I mean, there is a lot of weapons information that's really hard to find. I've certainly had problems trying to find it, even though you'd think it's the kind of thing somebody would make a site about. Some of it, though, is easy to find, like bows vs. crossbows, or rapiers being mostly for thrusting attacks.
(no subject)
Date: 2009-03-03 09:18 pm (UTC)No, but in PC arrows would probably have penetrated, at least from a distance -- arrows used to punch through plate mail all the time. (Well. Um, there's some stuff about physics in here, but I'm a liberal arts major, whatever.)
Bows v. crossbows. *growls* Oh, the research I have had to do for that. At least with sci fi you can just make stuff up.
(no subject)
Date: 2009-03-03 09:35 pm (UTC)Unless you're doing hard sci-fi, which is...very research-intensive. And at least during my recent spate of writing (the one which takes place *after* seventh or eighth grade, when my muse died for a few years), I keep wanting to explore psychologically and sociologically, which means it has to be *logical* in that fuzzy logic kind of way. Not research per se, but I still can't make stuff up.
(no subject)
Date: 2009-03-03 10:55 pm (UTC)See, my senior project novel was military sci-fi; I could make up the sci-fi aspects, but the military ones I had to research, especially because it was the U.S. military. And since my MC was military, I could handwave the science stuff under the assumption that he probably didn't give a damn.
(no subject)
Date: 2009-03-04 02:53 am (UTC)Characters who don't give a damn are the greatest boon to an author ever, except possibly unreliable narrators. Research about the military killed one of my stories, because my character decided to get a Ph.D. and then become an air force officer. Only problem is, ROTC and the Academy are the only ways I know about for becoming officers, and neither works for the story. Probably for the best, though, since all of my knowledge of the military comes from watching the Stargates, which isn't the best resource for writing military.

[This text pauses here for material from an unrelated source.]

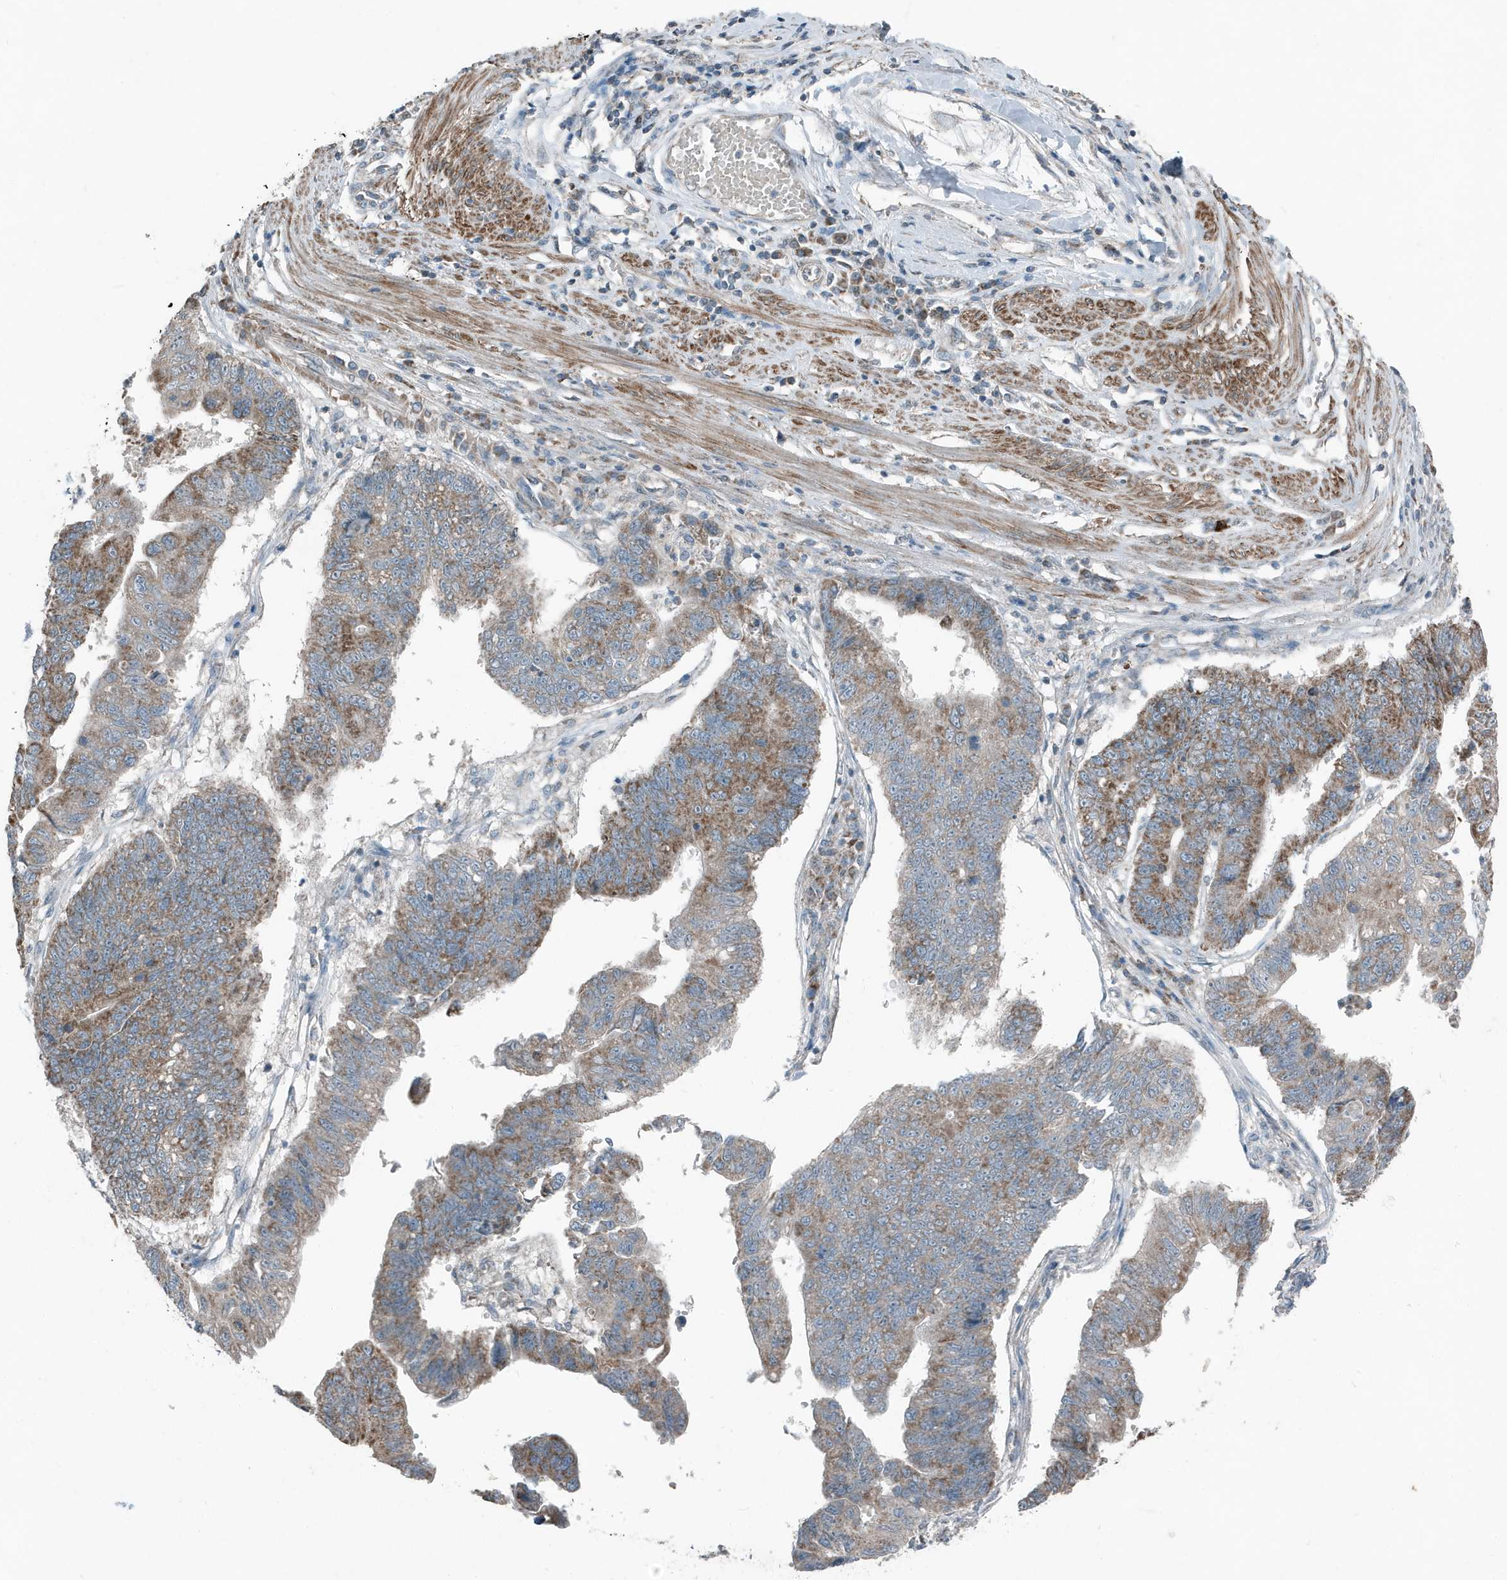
{"staining": {"intensity": "moderate", "quantity": "25%-75%", "location": "cytoplasmic/membranous"}, "tissue": "stomach cancer", "cell_type": "Tumor cells", "image_type": "cancer", "snomed": [{"axis": "morphology", "description": "Adenocarcinoma, NOS"}, {"axis": "topography", "description": "Stomach"}], "caption": "There is medium levels of moderate cytoplasmic/membranous positivity in tumor cells of stomach adenocarcinoma, as demonstrated by immunohistochemical staining (brown color).", "gene": "MT-CYB", "patient": {"sex": "male", "age": 59}}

Whoo, back from the test! Which, fortunately, wasn't much I didn't already know. Hearing about the constitution always makes me want to work on that one story, though...yes, my head is full of ideas which are gestating and probably won't ever get written.
(no subject)
Date: 2009-03-04 03:00 am (UTC)The third way to become an Air Force officer is through Officer Training School (http://en.wikipedia.org/wiki/Officer_Training_School), which is about a fourteen week training program for college graduates, no prior experience necessary. (You can also go into OTS if you're already enlisted, but you have to have a college degree.)

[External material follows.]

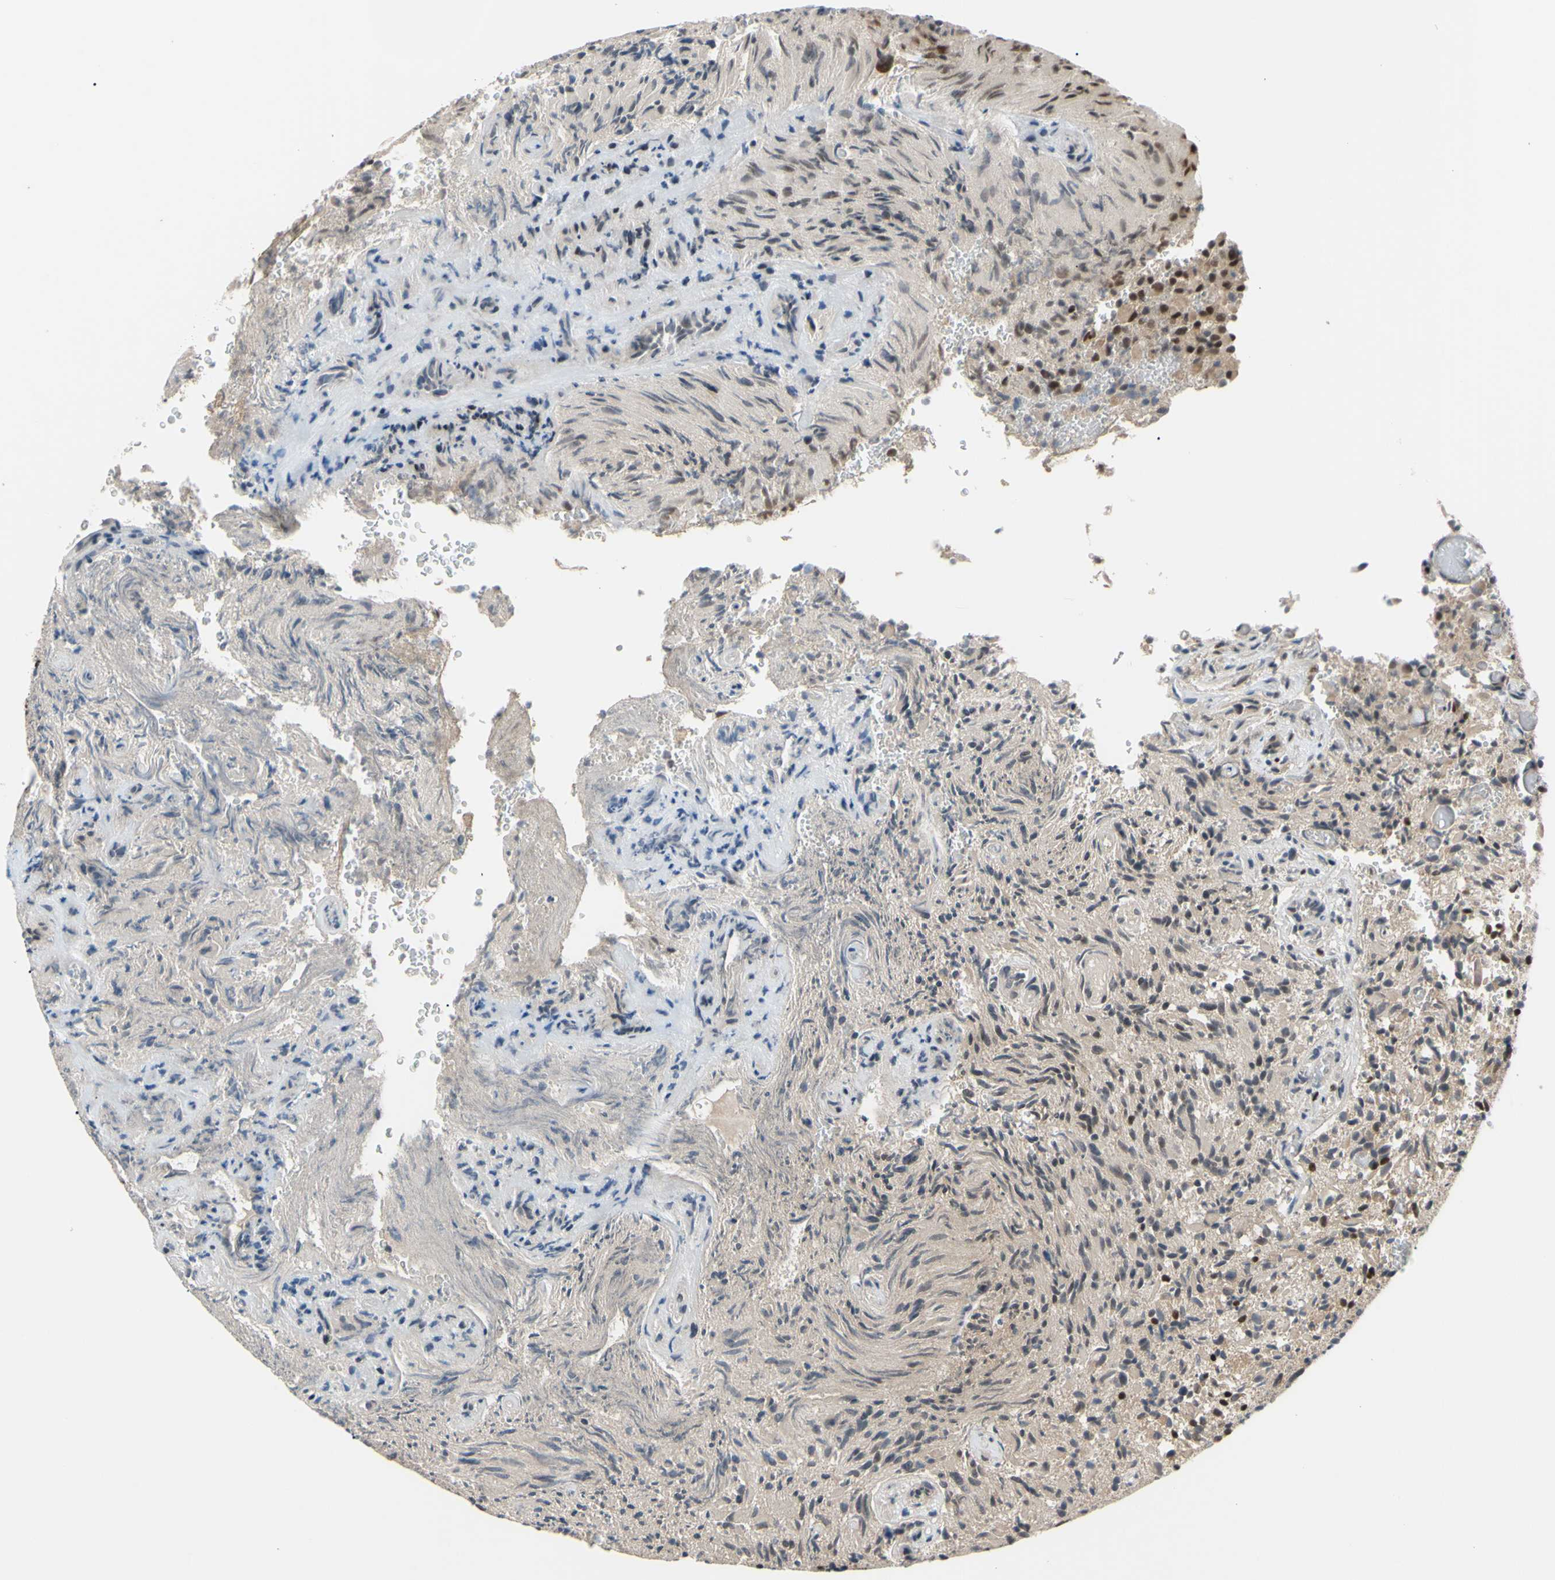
{"staining": {"intensity": "moderate", "quantity": "25%-75%", "location": "cytoplasmic/membranous,nuclear"}, "tissue": "glioma", "cell_type": "Tumor cells", "image_type": "cancer", "snomed": [{"axis": "morphology", "description": "Glioma, malignant, High grade"}, {"axis": "topography", "description": "Brain"}], "caption": "The micrograph exhibits staining of malignant high-grade glioma, revealing moderate cytoplasmic/membranous and nuclear protein staining (brown color) within tumor cells.", "gene": "SP4", "patient": {"sex": "male", "age": 71}}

I was going to be AFROTC -- got the scholarship and everything -- but I kind of flaked out at the last minute, plus I got a medical disqualification for a condition which wasn't even relevent at the time. Plus, all that research -- my MC was Army Special Forces, but two more primary charaters were both Air Force pilots and two were scientists, one of whom was ex-Army.